-- TASK INPUTS --
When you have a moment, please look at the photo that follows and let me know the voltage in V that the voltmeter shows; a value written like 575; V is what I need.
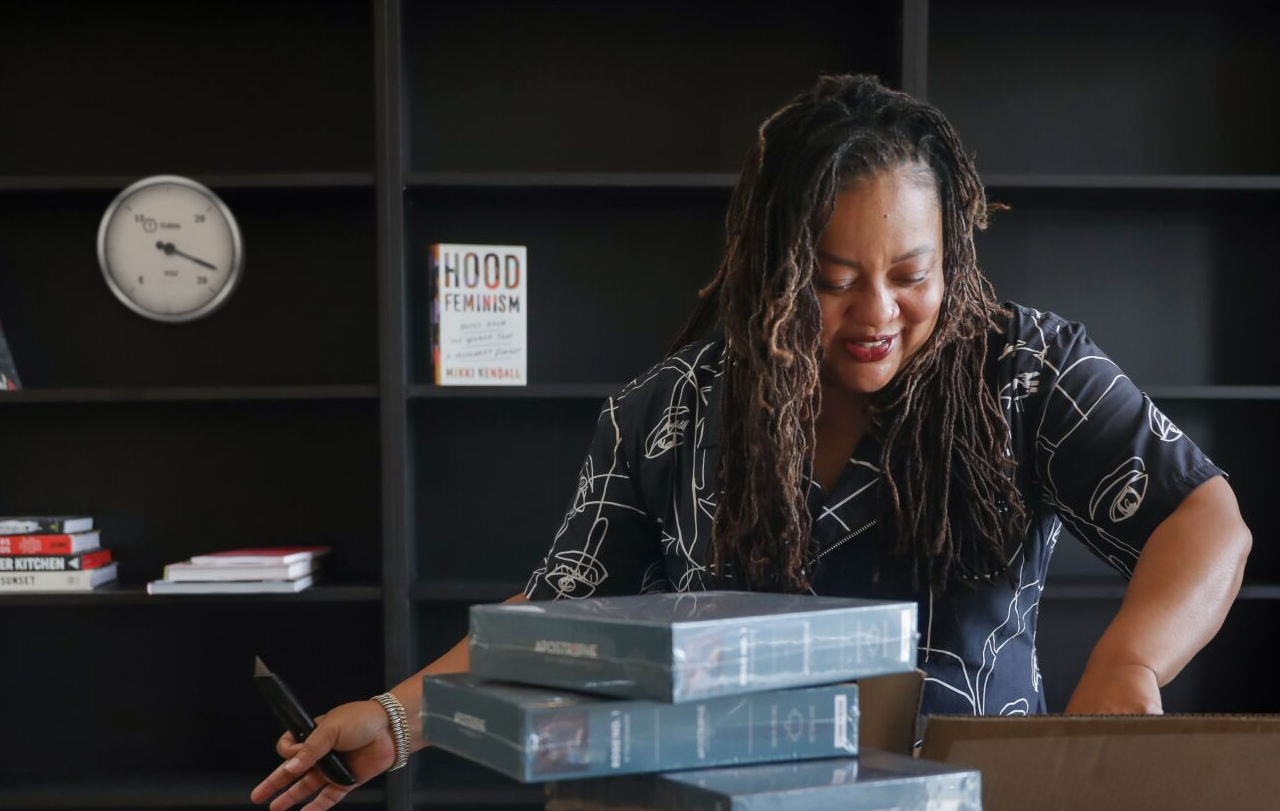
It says 27.5; V
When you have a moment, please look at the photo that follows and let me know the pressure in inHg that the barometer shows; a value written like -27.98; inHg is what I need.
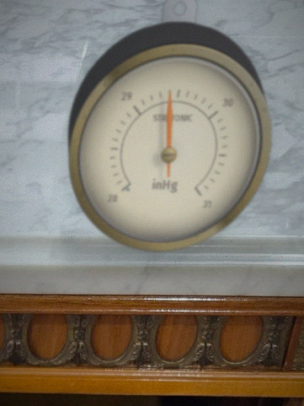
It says 29.4; inHg
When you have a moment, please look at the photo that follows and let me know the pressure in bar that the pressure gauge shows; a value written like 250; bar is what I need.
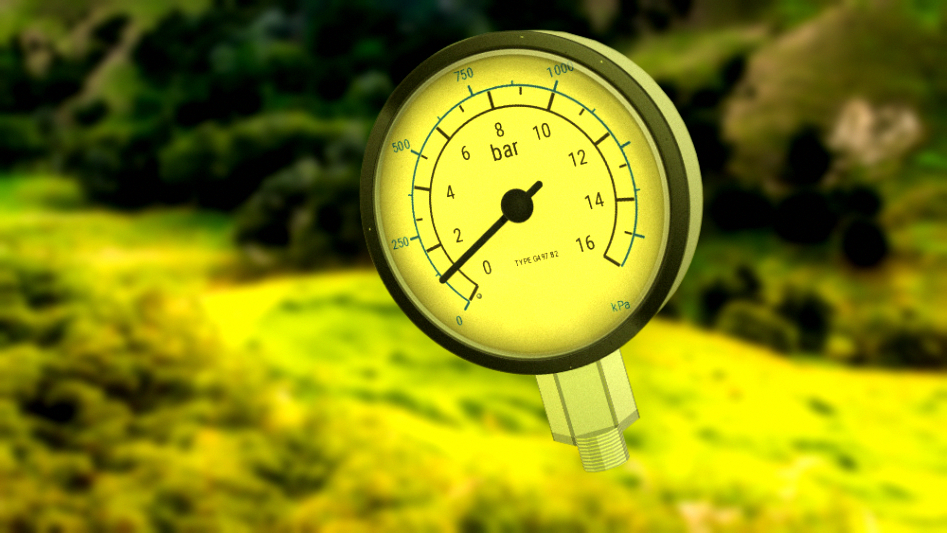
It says 1; bar
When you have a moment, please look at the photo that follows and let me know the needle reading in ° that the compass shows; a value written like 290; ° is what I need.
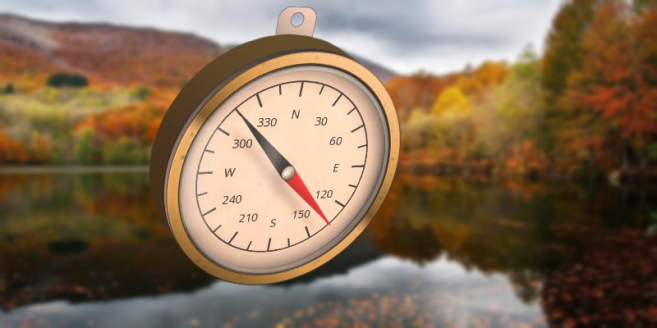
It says 135; °
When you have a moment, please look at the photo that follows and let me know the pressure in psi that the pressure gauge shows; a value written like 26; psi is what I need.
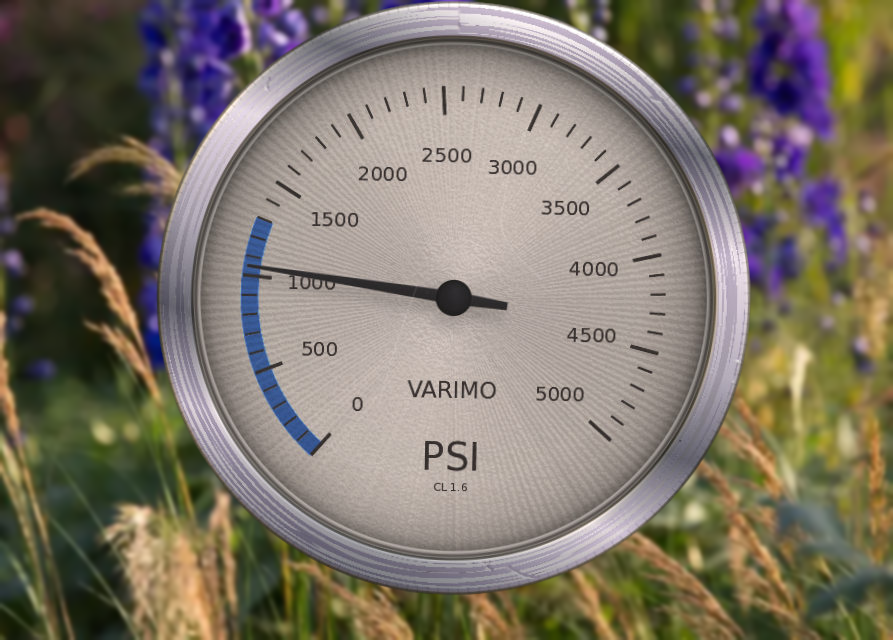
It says 1050; psi
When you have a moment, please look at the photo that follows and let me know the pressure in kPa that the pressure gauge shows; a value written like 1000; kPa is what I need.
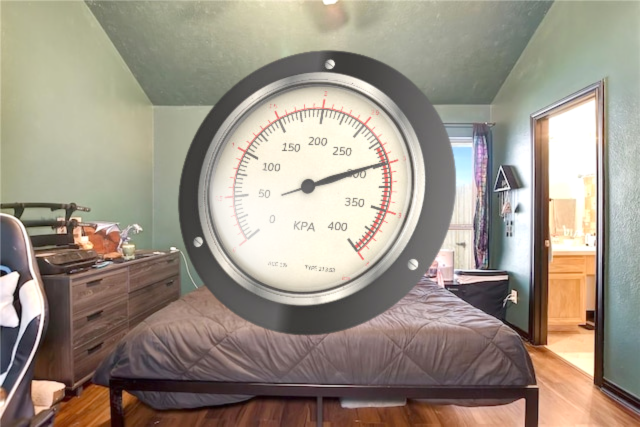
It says 300; kPa
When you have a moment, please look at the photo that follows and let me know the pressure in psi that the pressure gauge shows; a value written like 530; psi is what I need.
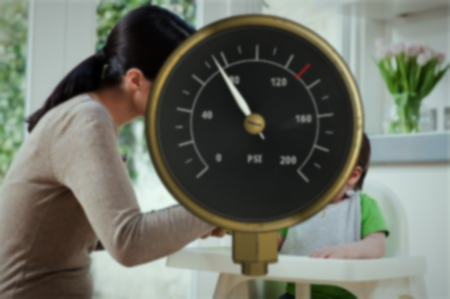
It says 75; psi
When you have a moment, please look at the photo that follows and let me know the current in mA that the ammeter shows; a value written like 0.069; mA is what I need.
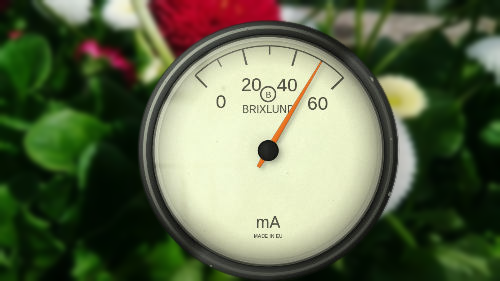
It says 50; mA
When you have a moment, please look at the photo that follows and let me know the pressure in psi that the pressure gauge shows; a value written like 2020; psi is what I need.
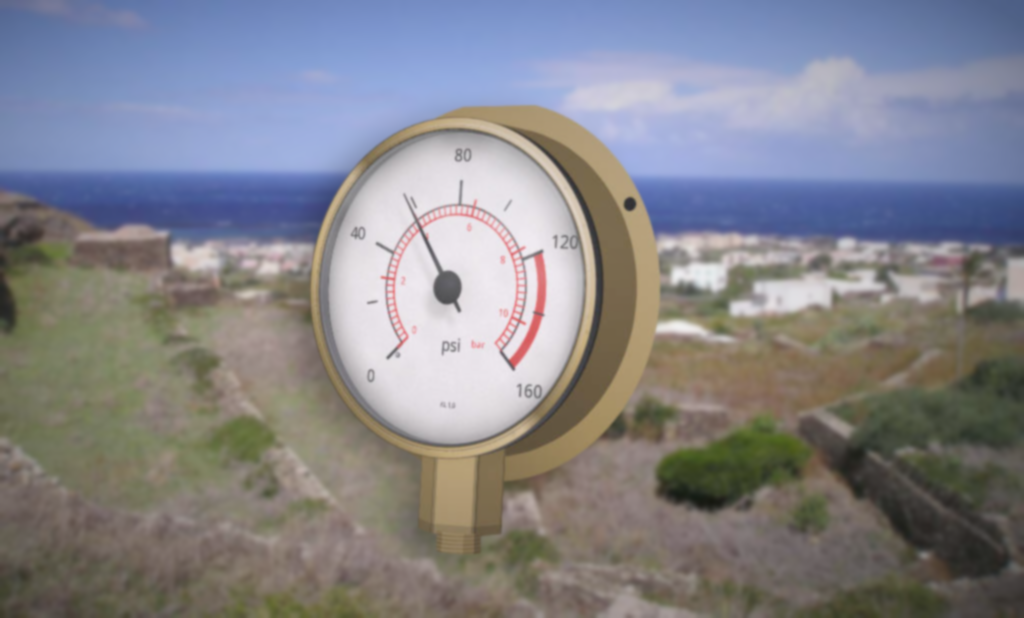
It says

-- REQUIRED WORK --
Copy out all of the entries above, changing each "photo" to "image" and keeping every other word the same. Leave out the pictures.

-- SOLUTION FOR THIS TASK --
When you have a moment, please look at the image that follows and let me know the voltage in V that the voltmeter shows; a value written like 575; V is what I need.
It says 27.5; V
When you have a moment, please look at the image that follows and let me know the pressure in inHg that the barometer shows; a value written like -27.98; inHg is what I need.
It says 29.4; inHg
When you have a moment, please look at the image that follows and let me know the pressure in bar that the pressure gauge shows; a value written like 250; bar is what I need.
It says 1; bar
When you have a moment, please look at the image that follows and let me know the needle reading in ° that the compass shows; a value written like 290; ° is what I need.
It says 135; °
When you have a moment, please look at the image that follows and let me know the pressure in psi that the pressure gauge shows; a value written like 26; psi is what I need.
It says 1050; psi
When you have a moment, please look at the image that follows and let me know the pressure in kPa that the pressure gauge shows; a value written like 1000; kPa is what I need.
It says 300; kPa
When you have a moment, please look at the image that follows and let me know the pressure in psi that the pressure gauge shows; a value written like 530; psi is what I need.
It says 75; psi
When you have a moment, please look at the image that follows and let me know the current in mA that the ammeter shows; a value written like 0.069; mA is what I need.
It says 50; mA
When you have a moment, please look at the image that follows and let me know the pressure in psi that the pressure gauge shows; a value written like 2020; psi is what I need.
It says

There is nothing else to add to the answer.